PROBLEM REQUIREMENTS - Update the listing from its first line through the line containing "Dot at: (260, 237)", inclusive, putting "camera" wherever "pose" appears and leaving everything else unchanged.

STORED DATA -
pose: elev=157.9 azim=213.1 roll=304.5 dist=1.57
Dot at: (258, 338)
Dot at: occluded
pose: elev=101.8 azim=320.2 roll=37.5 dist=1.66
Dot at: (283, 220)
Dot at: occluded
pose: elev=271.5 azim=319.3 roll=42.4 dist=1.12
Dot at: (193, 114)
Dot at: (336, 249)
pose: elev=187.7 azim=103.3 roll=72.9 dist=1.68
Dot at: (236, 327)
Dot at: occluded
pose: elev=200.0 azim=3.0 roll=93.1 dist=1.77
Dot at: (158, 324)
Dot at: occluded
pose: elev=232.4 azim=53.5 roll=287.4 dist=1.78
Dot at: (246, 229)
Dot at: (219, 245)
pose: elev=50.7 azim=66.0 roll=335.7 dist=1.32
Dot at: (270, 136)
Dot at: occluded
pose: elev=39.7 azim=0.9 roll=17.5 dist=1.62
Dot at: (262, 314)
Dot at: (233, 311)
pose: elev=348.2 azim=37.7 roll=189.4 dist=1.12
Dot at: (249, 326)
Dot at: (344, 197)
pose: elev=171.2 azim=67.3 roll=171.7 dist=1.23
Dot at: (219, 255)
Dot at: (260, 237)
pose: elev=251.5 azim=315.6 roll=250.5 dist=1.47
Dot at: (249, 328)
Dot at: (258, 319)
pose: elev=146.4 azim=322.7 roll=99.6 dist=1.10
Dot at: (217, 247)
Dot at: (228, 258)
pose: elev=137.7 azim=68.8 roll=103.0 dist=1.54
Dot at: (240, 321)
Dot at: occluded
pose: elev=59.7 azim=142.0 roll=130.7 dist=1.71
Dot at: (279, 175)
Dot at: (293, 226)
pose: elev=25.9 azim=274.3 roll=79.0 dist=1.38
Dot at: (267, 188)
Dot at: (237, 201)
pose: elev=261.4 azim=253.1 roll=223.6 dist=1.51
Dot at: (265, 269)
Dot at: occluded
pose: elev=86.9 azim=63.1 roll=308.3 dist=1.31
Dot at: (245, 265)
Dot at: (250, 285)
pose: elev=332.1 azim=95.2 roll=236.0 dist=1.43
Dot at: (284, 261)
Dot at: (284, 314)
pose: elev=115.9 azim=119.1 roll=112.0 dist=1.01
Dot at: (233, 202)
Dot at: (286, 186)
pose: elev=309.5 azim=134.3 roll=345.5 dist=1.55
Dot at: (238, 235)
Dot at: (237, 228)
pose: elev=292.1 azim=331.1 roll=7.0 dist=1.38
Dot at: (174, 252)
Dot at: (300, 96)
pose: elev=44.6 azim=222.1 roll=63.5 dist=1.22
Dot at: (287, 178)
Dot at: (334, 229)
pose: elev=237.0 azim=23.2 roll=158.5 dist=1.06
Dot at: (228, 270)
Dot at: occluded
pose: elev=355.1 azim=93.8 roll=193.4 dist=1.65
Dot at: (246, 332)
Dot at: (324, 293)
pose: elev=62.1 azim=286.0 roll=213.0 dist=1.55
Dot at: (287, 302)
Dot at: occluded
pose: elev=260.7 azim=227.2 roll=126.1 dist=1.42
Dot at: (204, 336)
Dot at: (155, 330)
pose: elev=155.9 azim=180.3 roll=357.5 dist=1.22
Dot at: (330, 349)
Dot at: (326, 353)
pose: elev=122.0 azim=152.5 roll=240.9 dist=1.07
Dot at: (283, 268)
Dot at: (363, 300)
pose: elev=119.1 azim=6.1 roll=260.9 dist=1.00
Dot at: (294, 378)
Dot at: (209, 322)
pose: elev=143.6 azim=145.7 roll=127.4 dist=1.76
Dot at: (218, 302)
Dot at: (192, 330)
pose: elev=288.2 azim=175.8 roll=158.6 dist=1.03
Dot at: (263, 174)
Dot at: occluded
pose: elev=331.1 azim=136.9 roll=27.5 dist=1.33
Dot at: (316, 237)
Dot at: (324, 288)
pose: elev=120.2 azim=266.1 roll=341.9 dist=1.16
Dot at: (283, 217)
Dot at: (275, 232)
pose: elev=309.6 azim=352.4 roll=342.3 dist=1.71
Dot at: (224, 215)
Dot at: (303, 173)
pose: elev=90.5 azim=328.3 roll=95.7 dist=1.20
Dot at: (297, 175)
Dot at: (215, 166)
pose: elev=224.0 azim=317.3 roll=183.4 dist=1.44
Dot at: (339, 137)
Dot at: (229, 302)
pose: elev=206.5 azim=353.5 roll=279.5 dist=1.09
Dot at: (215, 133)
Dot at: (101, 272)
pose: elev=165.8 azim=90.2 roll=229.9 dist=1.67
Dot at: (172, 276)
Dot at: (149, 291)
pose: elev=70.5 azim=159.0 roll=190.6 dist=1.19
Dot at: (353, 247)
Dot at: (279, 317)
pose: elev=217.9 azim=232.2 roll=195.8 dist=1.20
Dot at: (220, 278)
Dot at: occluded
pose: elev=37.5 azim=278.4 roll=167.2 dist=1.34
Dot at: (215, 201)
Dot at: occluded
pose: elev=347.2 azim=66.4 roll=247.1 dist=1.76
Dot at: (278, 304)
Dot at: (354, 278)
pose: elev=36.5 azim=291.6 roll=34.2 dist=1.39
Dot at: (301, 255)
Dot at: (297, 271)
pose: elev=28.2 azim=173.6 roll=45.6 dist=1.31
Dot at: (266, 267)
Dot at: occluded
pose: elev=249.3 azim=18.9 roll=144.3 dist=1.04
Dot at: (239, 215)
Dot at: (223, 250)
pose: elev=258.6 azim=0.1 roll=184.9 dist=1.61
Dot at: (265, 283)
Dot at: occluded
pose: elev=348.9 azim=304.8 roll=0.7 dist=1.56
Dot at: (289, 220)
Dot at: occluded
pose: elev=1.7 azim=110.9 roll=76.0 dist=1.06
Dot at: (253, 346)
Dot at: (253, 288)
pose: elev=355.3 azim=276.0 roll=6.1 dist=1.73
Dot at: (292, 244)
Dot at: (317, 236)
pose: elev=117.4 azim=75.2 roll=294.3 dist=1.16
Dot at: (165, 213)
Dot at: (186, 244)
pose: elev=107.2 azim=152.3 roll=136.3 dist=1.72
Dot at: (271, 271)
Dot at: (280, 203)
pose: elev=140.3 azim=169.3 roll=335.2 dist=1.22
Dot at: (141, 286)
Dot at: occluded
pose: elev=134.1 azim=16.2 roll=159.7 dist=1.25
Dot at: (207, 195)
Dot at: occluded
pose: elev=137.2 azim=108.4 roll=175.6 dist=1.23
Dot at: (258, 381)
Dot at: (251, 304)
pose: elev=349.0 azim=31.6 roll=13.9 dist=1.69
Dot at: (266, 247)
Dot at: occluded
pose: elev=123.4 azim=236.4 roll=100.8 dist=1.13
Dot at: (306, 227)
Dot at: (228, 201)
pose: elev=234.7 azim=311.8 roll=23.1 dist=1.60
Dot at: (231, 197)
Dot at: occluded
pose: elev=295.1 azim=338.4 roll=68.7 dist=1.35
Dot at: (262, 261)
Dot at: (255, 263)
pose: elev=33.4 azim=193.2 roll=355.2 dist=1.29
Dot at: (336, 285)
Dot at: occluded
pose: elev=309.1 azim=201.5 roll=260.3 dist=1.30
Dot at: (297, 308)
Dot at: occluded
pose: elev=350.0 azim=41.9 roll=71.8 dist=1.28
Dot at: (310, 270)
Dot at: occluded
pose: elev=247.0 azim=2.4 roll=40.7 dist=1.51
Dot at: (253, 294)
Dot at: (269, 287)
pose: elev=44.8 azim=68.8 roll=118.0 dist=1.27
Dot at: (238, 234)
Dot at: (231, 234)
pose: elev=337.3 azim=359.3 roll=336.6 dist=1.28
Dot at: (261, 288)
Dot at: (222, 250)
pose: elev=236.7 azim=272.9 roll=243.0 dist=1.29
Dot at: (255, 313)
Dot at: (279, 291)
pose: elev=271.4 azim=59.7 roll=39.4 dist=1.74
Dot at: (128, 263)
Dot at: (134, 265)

THE REPLY -
camera: elev=157.9 azim=213.1 roll=304.5 dist=1.57
Dot at: (258, 338)
Dot at: occluded
camera: elev=101.8 azim=320.2 roll=37.5 dist=1.66
Dot at: (283, 220)
Dot at: occluded
camera: elev=271.5 azim=319.3 roll=42.4 dist=1.12
Dot at: (193, 114)
Dot at: (336, 249)
camera: elev=187.7 azim=103.3 roll=72.9 dist=1.68
Dot at: (236, 327)
Dot at: occluded
camera: elev=200.0 azim=3.0 roll=93.1 dist=1.77
Dot at: (158, 324)
Dot at: occluded
camera: elev=232.4 azim=53.5 roll=287.4 dist=1.78
Dot at: (246, 229)
Dot at: (219, 245)
camera: elev=50.7 azim=66.0 roll=335.7 dist=1.32
Dot at: (270, 136)
Dot at: occluded
camera: elev=39.7 azim=0.9 roll=17.5 dist=1.62
Dot at: (262, 314)
Dot at: (233, 311)
camera: elev=348.2 azim=37.7 roll=189.4 dist=1.12
Dot at: (249, 326)
Dot at: (344, 197)
camera: elev=171.2 azim=67.3 roll=171.7 dist=1.23
Dot at: (219, 255)
Dot at: (260, 237)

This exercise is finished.